Damit rücken erneut Trumps USA und von der Leyens EU ins Spiel. Denn der reine Rohstoffabbau bringt nicht den größten Gewinn, sondern vielmehr die nachgelagerten Schritte der Wertschöpfungskette – und das dafür erforderliche Know-how ist bislang vor allem in China konzentriert, erklärt Keiding. Sowohl in den USA als auch in der EU arbeitet man daran, aufzuholen. "Man hat erkannt, dass China praktisch ein Monopol besitzt und den Markt dominiert."
Grönland ist heute stark von der Fischerei und einem dänischen Finanzzuschuss in Höhe von umgerechnet mehr als 500 Millionen Euro pro Jahr abhängig. Schon die Einnahmen aus Bergbaulizenzen und -steuern könnten für die 57.000-Einwohner-Insel ein neues wirtschaftliches Standbein schaffen. "98 Prozent unseres Exports entfallen derzeit auf die Fischerei", sagt Ex-Ministerin Abelsen. Der Mineralsektor könne – ebenso wie der Tourismus – zu einer breiter aufgestellten Wirtschaft beitragen, die Grönland für eine mögliche Unabhängigkeit von Dänemark benötigen würde.

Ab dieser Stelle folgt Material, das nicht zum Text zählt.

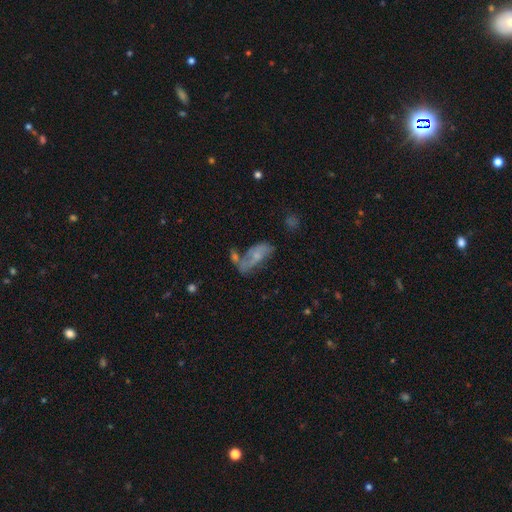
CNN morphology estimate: type=featured or disk (49%); merging=none (33%).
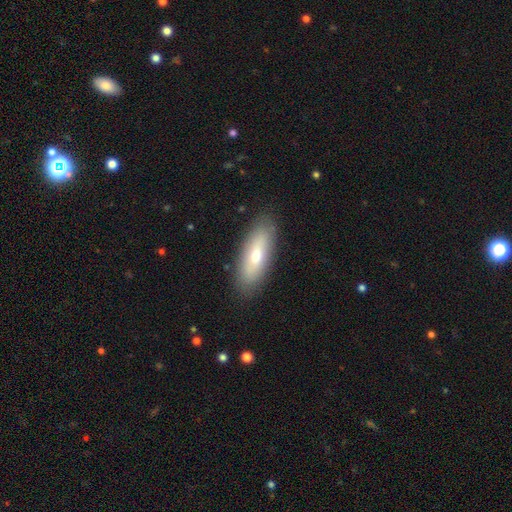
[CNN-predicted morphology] A smooth galaxy with no disk features (65%) that is in between round and cigar-shaped (64%).

Vote fractions:
- Smooth or featured? smooth: 65% / featured or disk: 29% / star or artifact: 7%
- How rounded? in between: 64% / cigar-shaped: 33% / round: 2%
- Merging? none: 86% / minor disturbance: 10% / major disturbance: 3% / merger: 1%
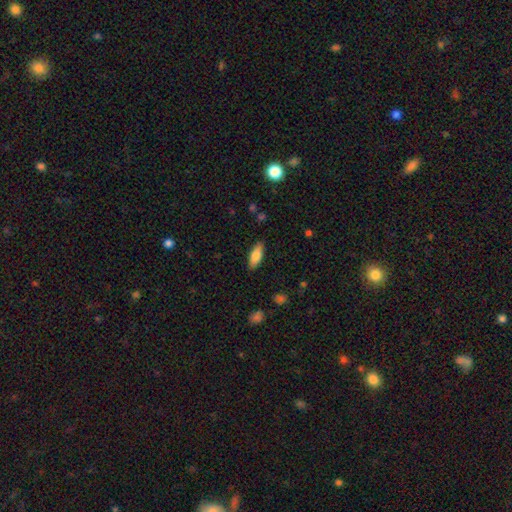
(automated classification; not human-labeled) This is clearly a smooth galaxy (80%). How rounded: likely in between (75%). Merging: clearly none (87%).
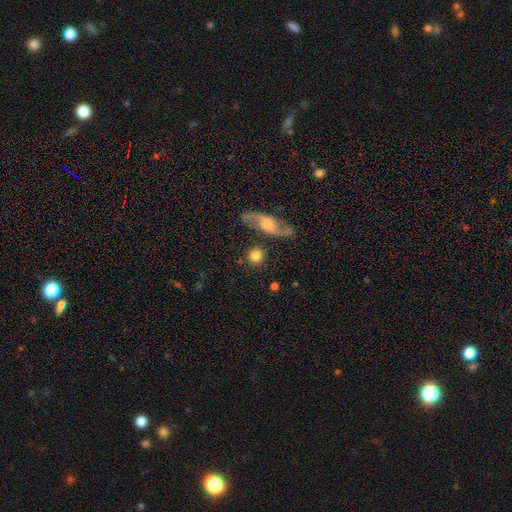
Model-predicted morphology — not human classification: Smooth or featured: smooth — 74% (featured or disk — 18%)
How rounded: round — 90% (in between — 7%)
Merging: none — 83% (minor disturbance — 8%)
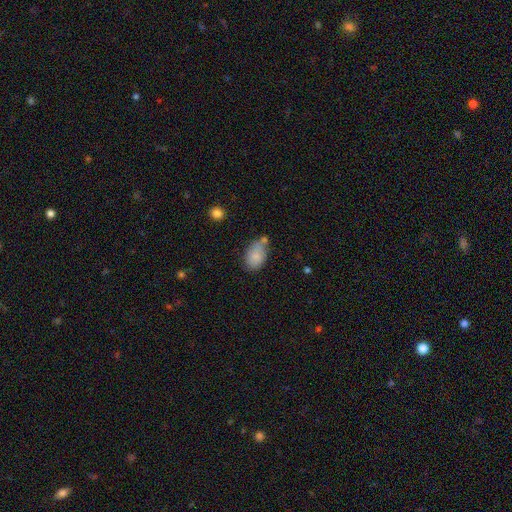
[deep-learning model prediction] Smooth or featured? Predicted: smooth (p=0.83). How rounded? Predicted: in between (p=0.87). Merging? Predicted: none (p=0.50).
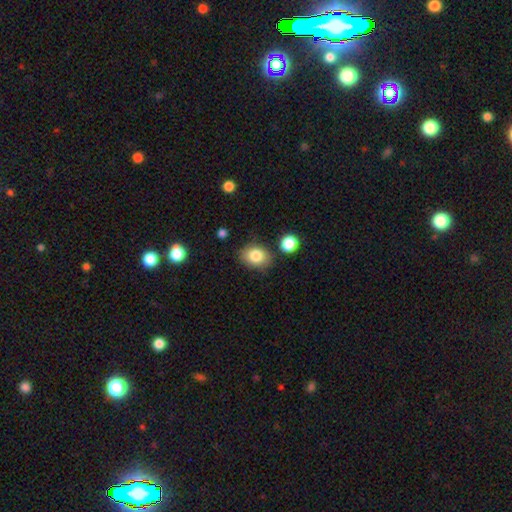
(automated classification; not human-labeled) Smooth or featured? smooth (83%)
How rounded? in between (65%)
Merging? none (79%)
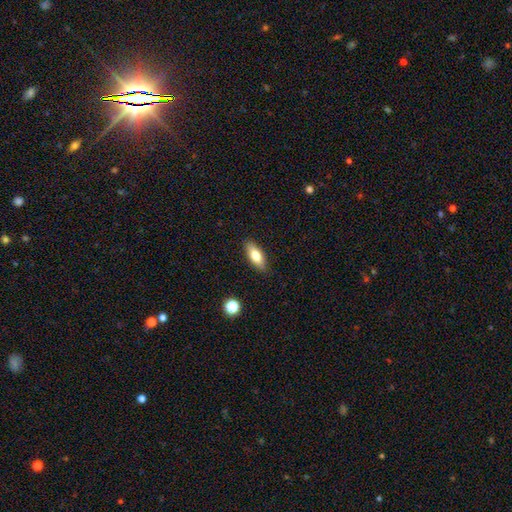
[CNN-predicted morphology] Q: Smooth or featured?
A: smooth (75%); runner-up: featured or disk (18%)
Q: How rounded?
A: in between (76%); runner-up: cigar-shaped (21%)
Q: Merging?
A: none (88%); runner-up: minor disturbance (9%)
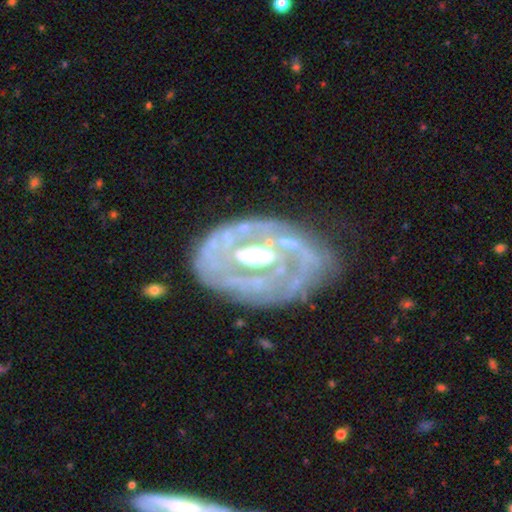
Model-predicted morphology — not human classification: smooth_or_featured: featured or disk (p=0.84) [alt: smooth p=0.10]
disk_edge_on: no (p=0.96) [alt: yes p=0.04]
bar: no (p=0.52) [alt: weak p=0.28]
has_spiral_arms: yes (p=0.62) [alt: no p=0.38]
bulge_size: moderate (p=0.66) [alt: large p=0.21]
merging: none (p=0.61) [alt: minor disturbance p=0.22]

Gibt es Schattenseiten des Abbaus?
Ja, in Form von Risiken für die empfindliche arktische Umwelt, aber auch für die lokale Bevölkerung, etwa durch radioaktive Nebenprodukte. Auf Grönland haben diese Bedenken sogar die Parlamentswahl 2021 entschieden: Damals wurde heftig über ein australisches Minenprojekt zur Förderung von seltenen Erden und Uran in Südgrönland gestritten. Die linke Partei IA gewann die Wahl, indem sie sich gegen das Projekt stellte. Ein halbes Jahr später wurde der Abbau von Uran verboten.
Ein weiteres Hindernis sind die rauen arktischen Bedingungen und hohen Betriebskosten. "Wir sind abgelegen, was den Abbau von Mineralien in Grönland sehr teuer macht. Deshalb sind wir oft die letzte Option, die in Betracht gezogen wird", sagt Abelsen. "Aber da die seltenen Erden knapp werden, rückt Grönland zunehmend in den Fokus."